All the misconceptions about Linear Regression
not for the faint-hearted
Linear regression is a widely used statistical technique, but several misconceptions about it persist. Here are some common ones:
1. Linear Relationships Only:
- Misconception: Linear regression can only be used when the relationship between the variables is linear.
- Reality: Linear regression can handle non-linear relationships by transforming the predictor variables (e.g., polynomial terms, logarithmic transformations). Predicting the growth rate of a bacterial culture over time may not be linear. By including a quadratic term (time²) in the regression model, the non-linear relationship can be captured more accurately. In many professions, income increases rapidly early in a career, levels off, and might even decrease as retirement approaches. A quadratic regression model (including age and age² as predictors) can better capture this non-linear relationship than a simple linear model.
2. Normality of Predictors:
- Misconception: The predictor variables need to be normally distributed.
- Reality: Linear regression does not require the predictors to be normally distributed; it only requires the residuals to be approximately normally distributed for inference purposes (e.g., confidence intervals, hypothesis tests). Predicting house prices using variables like the number of bedrooms and square footage. Similarly, when modeling weights based on height and age, heights are often normally distributed, but ages might not be, especially if the sample is taken from a specific age group (e.g., children). These predictors are often not normally distributed, but the regression model can still be valid as long as the residuals are approximately normally distributed.
3. Independence of Predictors:
- Misconception: The predictor variables must be independent of each other.
- Reality: Predictor variables can be correlated. However, high multicollinearity can make it difficult to determine the individual effect of each predictor and can inflate the variance of the coefficient estimates. In a model predicting car fuel efficiency (MPG), the predictors engine size and vehicle weight are likely to be correlated. The model can still be valid, though multicollinearity might affect the precision of the coefficient estimates. The number of rooms and total square footage are likely correlated because larger houses tend to have more rooms. This multicollinearity doesn’t invalidate the model but might make interpreting individual coefficients more challenging.
4. Causation:
- Misconception: A significant relationship in a linear regression implies causation.
- Reality: Linear regression shows association, not causation. Establishing causation requires further investigation, including experimental design or controlling for confounding variables. Finding that increased social media usage is associated with lower academic performance does not mean social media causes poor grades. Other factors, such as stress or lack of sleep, could influence both variables.
Perfect Model Fit:
- Misconception: A good model fit (high R^2) means the model is perfect.
- Reality: A high R^2 does not mean the model is perfect. It indicates the proportion of variance explained by the model, but other factors such as the distribution of residuals, omitted variables, and overfitting should also be considered. A model might show a high 𝑅^2, indicating a strong relationship between advertising and sales. However, it might ignore other critical factors like market trends, competition, and economic conditions, suggesting the model is not perfect.
6. Non-zero Slope Significance:
- Misconception: If the slope of the regression line is non-zero, the predictor is useful.
- Reality: A non-zero slope indicates a relationship, but statistical significance (usually via p-values) is necessary to determine if this relationship is unlikely to be due to random chance. A model predicting employee performance based on coffee consumption might show a non-zero slope, but if the p-value is high (p > 0.05), this relationship might not be statistically significant, indicating the effect could be due to random chance.
7. All Assumptions Must Be Strictly Met:
- Misconception: All the assumptions of linear regression (linearity, independence, homoscedasticity, normality of residuals) must be strictly met for the model to be useful.
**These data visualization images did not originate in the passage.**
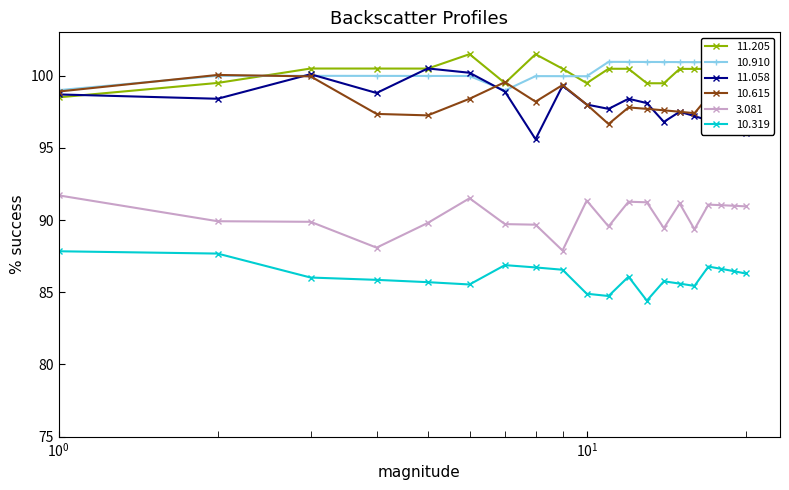

List the series in order of their peak value, lowest first.

10.319, 3.081, 10.615, 11.058, 10.910, 11.205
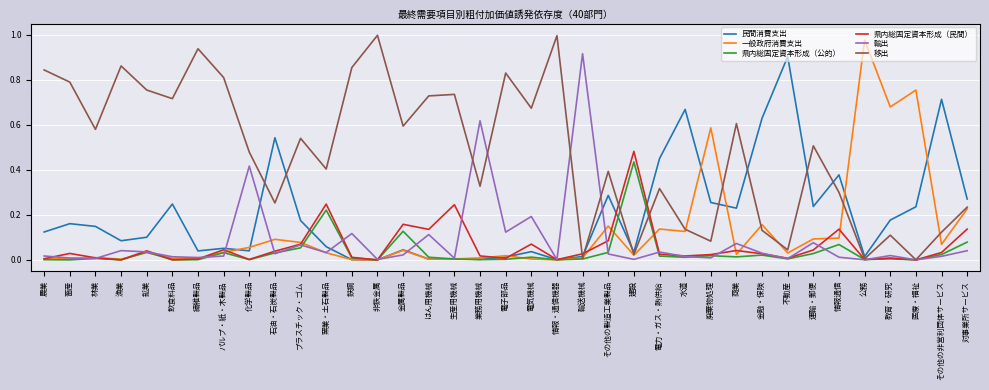

How many lines are shown in the chart?

6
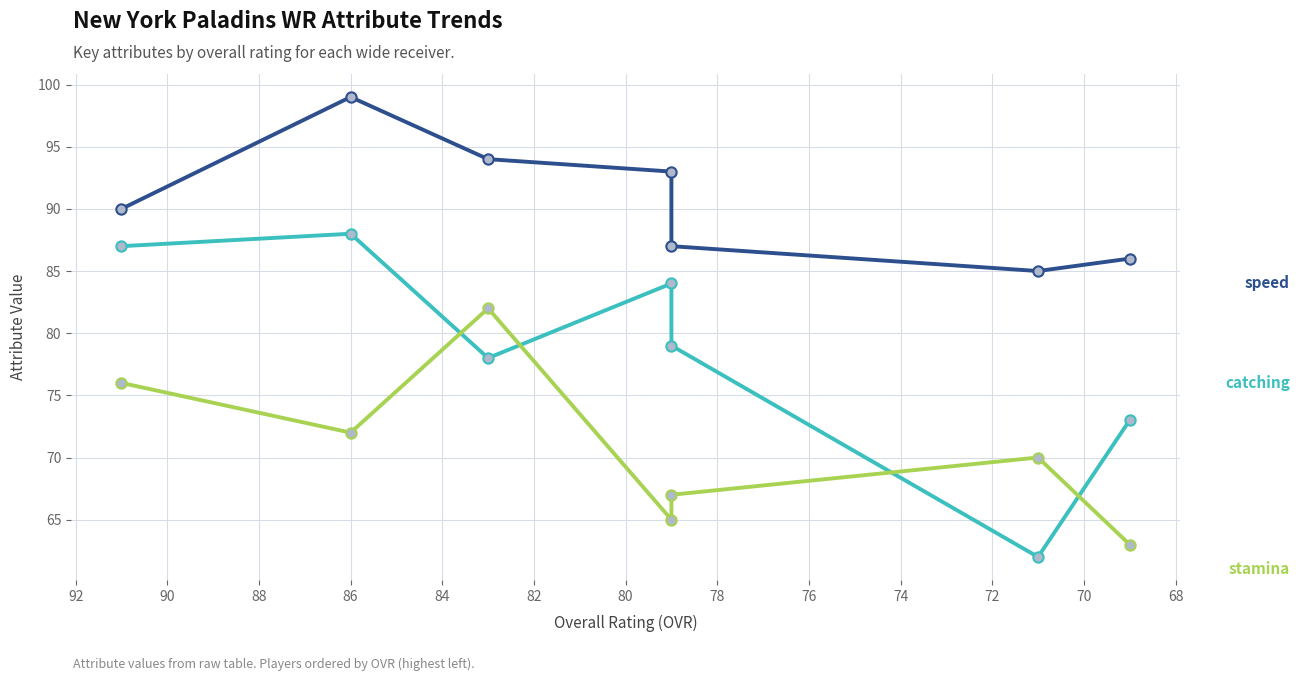

At how many categories does at least one series exceed 72?

7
- Reality: Violations of assumptions can affect the results, but in practice, minor violations may not severely impact the model’s usefulness. Robust regression techniques and diagnostics can help mitigate issues. Predicting sales based on advertising spend might have some heteroscedasticity (changing variance of residuals). While not ideal, the model can still provide useful insights, especially if robust standard errors are used.
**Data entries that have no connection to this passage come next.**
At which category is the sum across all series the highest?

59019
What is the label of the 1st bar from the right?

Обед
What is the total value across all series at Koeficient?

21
8. Extrapolation Reliability:
- Misconception: Linear regression can be reliably used for extrapolation beyond the range of the data.
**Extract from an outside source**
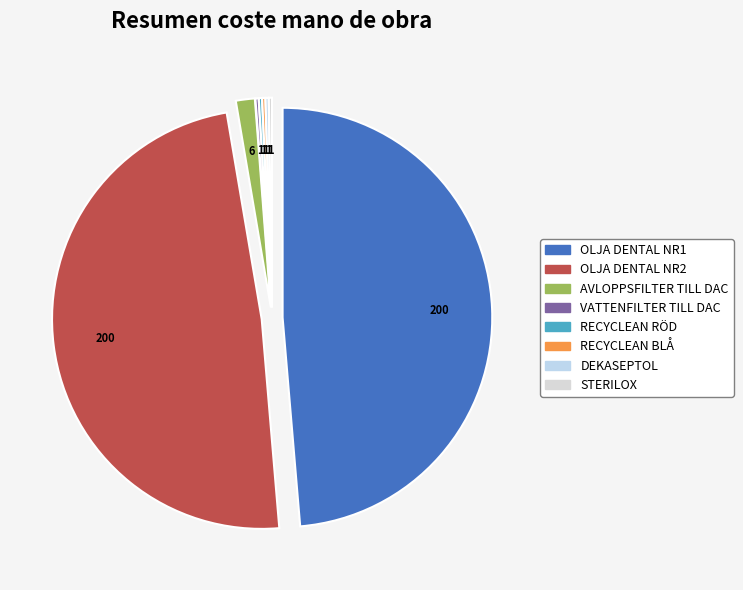

Is there any slice that represents more than half of the pie?

No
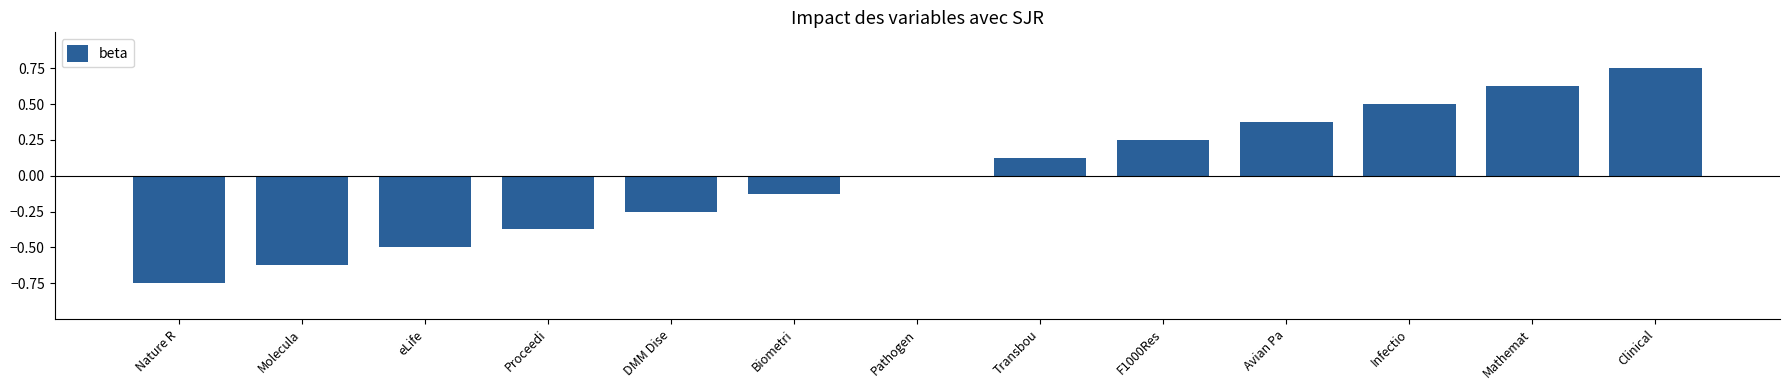

Does the chart contain stacked bars?

No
- Reality: Extrapolation can be highly unreliable as the relationship outside the observed data range might not follow the same pattern. Using a linear model to predict future stock prices based on past performance can be very unreliable. Stock prices are influenced by many factors not captured in historical trends, and the relationship may change over time.
9. Single Method Sufficiency:
- Misconception: Linear regression is sufficient for all types of data analysis problems.
- Reality: Different problems require different methods. Linear regression is one tool among many (e.g., logistic regression for binary outcomes, time series analysis for temporal data). Predicting whether a patient has a disease based on medical test results requires logistic regression (for binary outcomes) rather than linear regression, which is better suited for continuous outcomes.
Understanding these misconceptions helps in appropriately applying linear regression and interpreting its results more accurately.